How Lebanese animation found a home on Future TV
At a time when Lebanese animation had no presence on Lebanese television, Future TV gave a group of local animators an opportunity to showcase their talent on the airwaves.

CHRONICLES
Omar Al Fil - 21.05.2024

Although cartoons have long been a fixture of Lebanese television, no station in the country has ever heavily invested in the production and broadcast of animated content created by Lebanese animators for a Lebanese audience. That is, of course, with one major exception.

Future TV was a Lebanese television station that emerged in the early 1990s with a handful of fresh ideas. Among those ideas was a keen interest in locally produced animation and a willingness to fund and support it, giving Lebanese animation a home on TV for more than two decades.

Long before becoming the head of what would become the Future TV Animation Department, George Khoury got his start as a journalist in 1977, covering foreign affairs for the Lebanese daily newspaper Annahar. Annahar was also where Khoury began publishing comics under the pseudonym “Jad” in the early 1980s.

As Jad, Khoury produced series such as Abu Shanab أبو شنب (1980-1983) and 1001 Laylas ألف ليلى وليلى (1982-1984) for Annahar and published the graphic novels Carnaval (1980) and Freud فرويد (1983), which were some of the earliest works in this format to come out of the Middle East. Khoury’s comics tackled serious social and political issues, at times in a humorous, satirical tone.

**WORK ORDER**
Repeat word for word the part of the Future TV animation article between "Future TV was" and "than two decades.", inclusive.

**Saved data entries**
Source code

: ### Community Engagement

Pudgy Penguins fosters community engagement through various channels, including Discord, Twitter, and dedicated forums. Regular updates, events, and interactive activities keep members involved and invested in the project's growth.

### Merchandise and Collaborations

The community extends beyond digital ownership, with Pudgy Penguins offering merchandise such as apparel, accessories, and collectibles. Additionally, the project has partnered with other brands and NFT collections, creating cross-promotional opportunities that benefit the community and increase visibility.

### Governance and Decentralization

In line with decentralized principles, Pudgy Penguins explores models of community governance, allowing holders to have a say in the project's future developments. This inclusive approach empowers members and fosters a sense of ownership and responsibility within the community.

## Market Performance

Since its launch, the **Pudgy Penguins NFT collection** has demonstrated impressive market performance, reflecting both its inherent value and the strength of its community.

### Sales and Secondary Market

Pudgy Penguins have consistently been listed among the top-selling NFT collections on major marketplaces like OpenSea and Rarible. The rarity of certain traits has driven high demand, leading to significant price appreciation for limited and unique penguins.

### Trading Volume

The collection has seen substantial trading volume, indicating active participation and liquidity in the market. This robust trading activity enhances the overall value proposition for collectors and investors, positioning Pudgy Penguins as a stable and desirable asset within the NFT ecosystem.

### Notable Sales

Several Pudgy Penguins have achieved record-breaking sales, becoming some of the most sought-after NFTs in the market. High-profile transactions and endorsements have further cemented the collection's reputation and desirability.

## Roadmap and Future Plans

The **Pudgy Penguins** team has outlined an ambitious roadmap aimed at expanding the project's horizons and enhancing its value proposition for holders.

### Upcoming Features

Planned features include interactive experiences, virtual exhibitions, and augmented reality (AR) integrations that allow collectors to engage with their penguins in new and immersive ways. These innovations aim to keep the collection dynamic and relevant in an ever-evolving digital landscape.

**SOLVED PROBLEM**
Future TV was a Lebanese television station that emerged in the early 1990s with a handful of fresh ideas. Among those ideas was a keen interest in locally produced animation and a willingness to fund and support it, giving Lebanese animation a home on TV for more than two decades.